**Supplied records**:
-- Opening Marker --

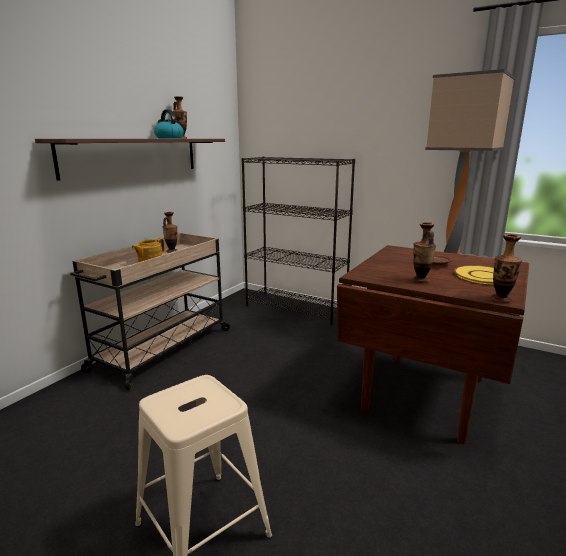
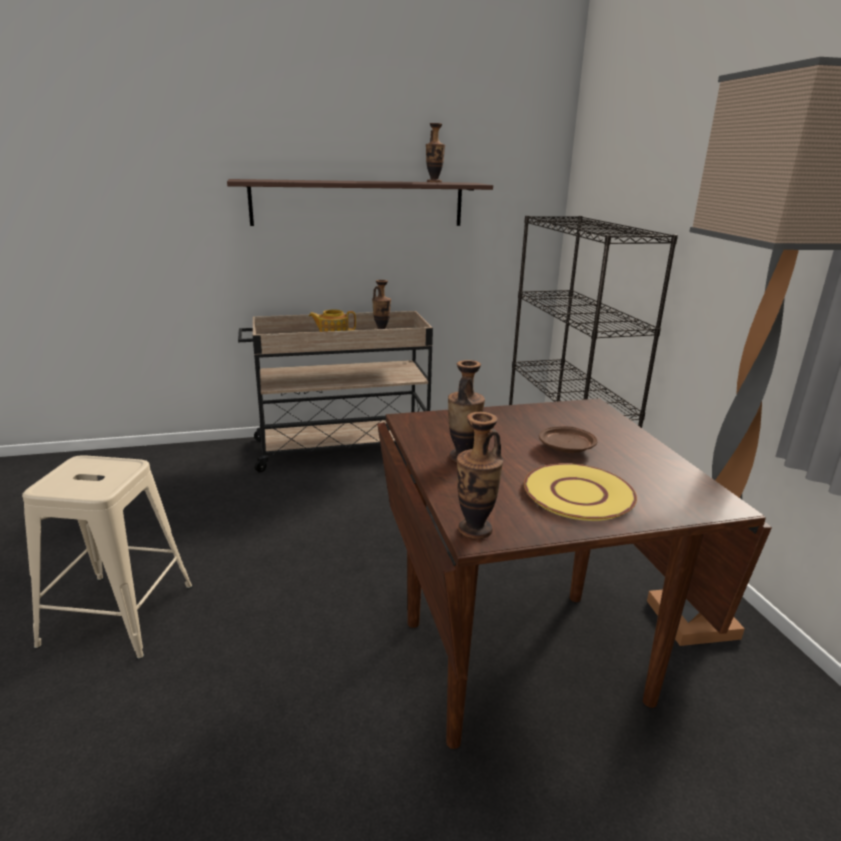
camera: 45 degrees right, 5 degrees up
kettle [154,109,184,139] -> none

-- Closing Marker --
-- Opening Marker --

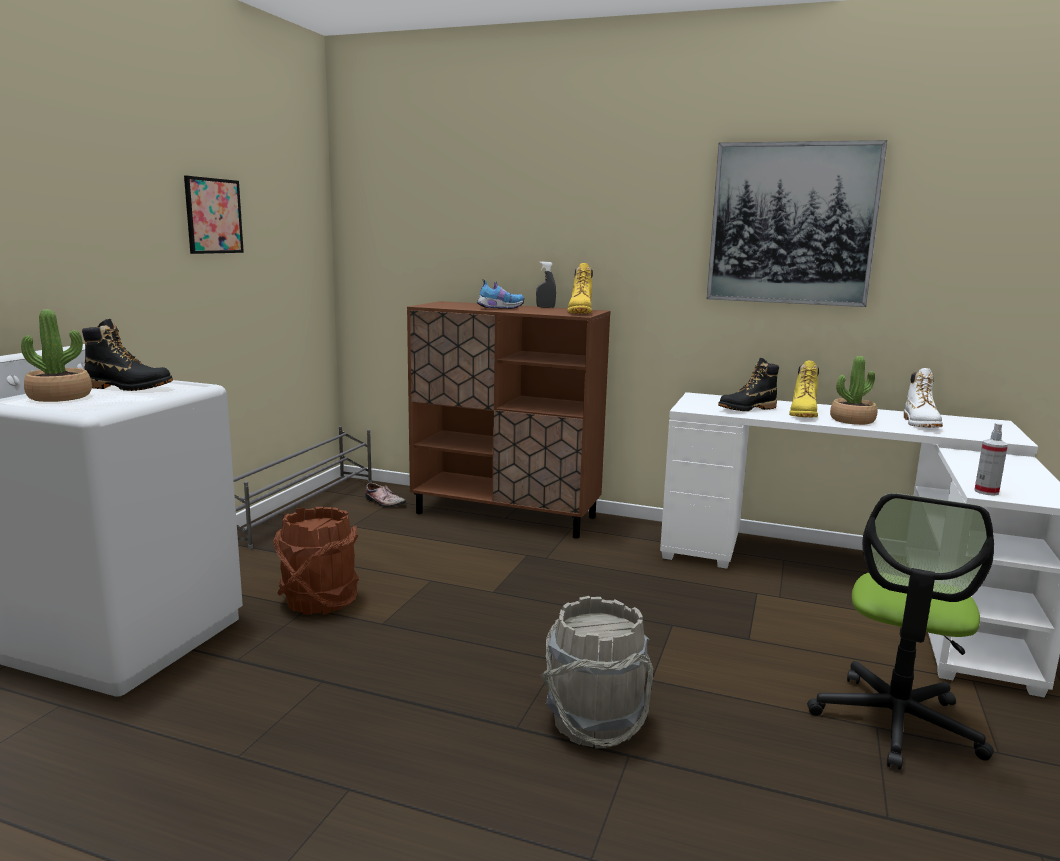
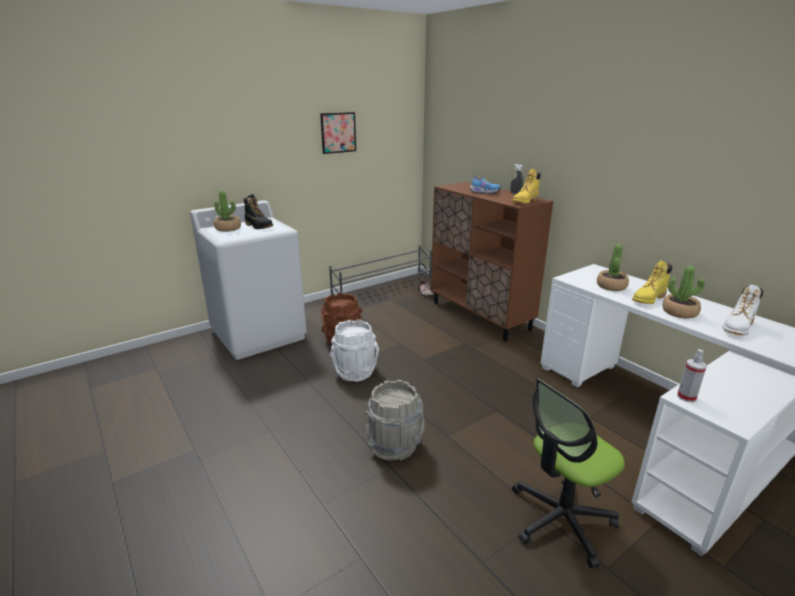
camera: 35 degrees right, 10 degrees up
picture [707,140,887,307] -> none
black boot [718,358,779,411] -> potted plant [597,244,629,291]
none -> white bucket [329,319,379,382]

-- Closing Marker --
-- Opening Marker --

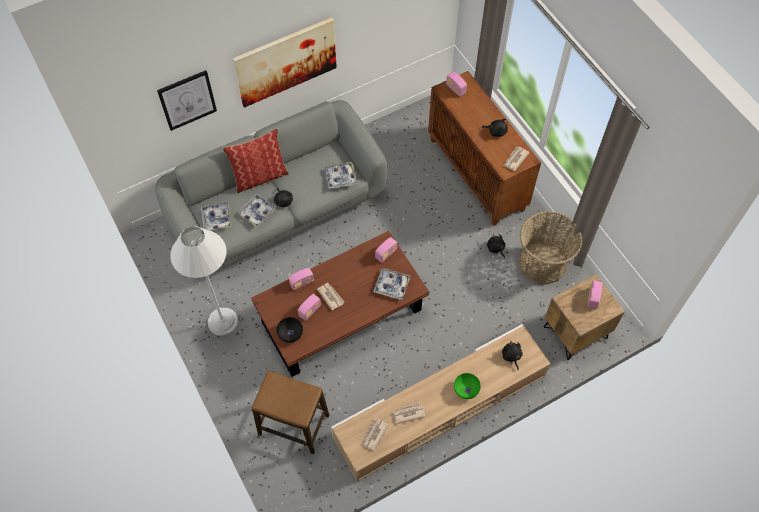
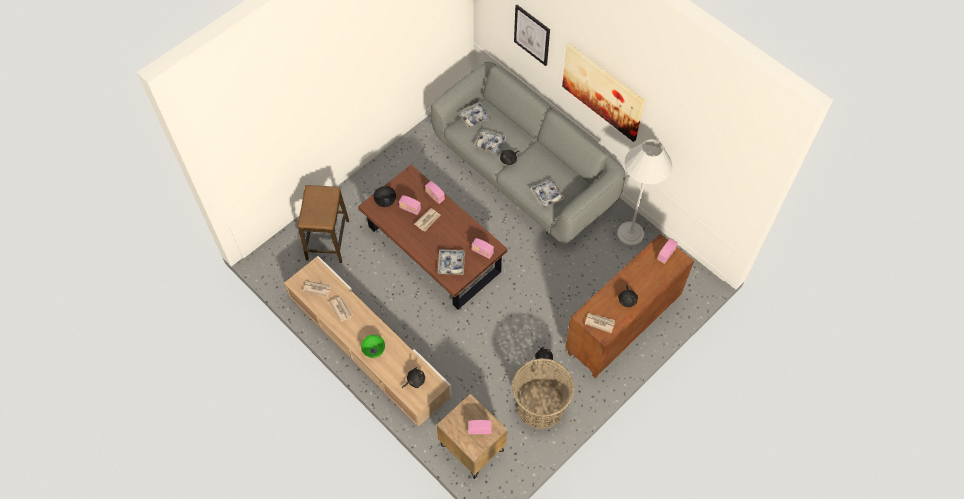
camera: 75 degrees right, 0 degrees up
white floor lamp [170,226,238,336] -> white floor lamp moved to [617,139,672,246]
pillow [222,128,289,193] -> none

-- Closing Marker --

Search the records above for the string "camera". Report each line that has it.

**Task output**:
camera: 45 degrees right, 5 degrees up
camera: 35 degrees right, 10 degrees up
camera: 75 degrees right, 0 degrees up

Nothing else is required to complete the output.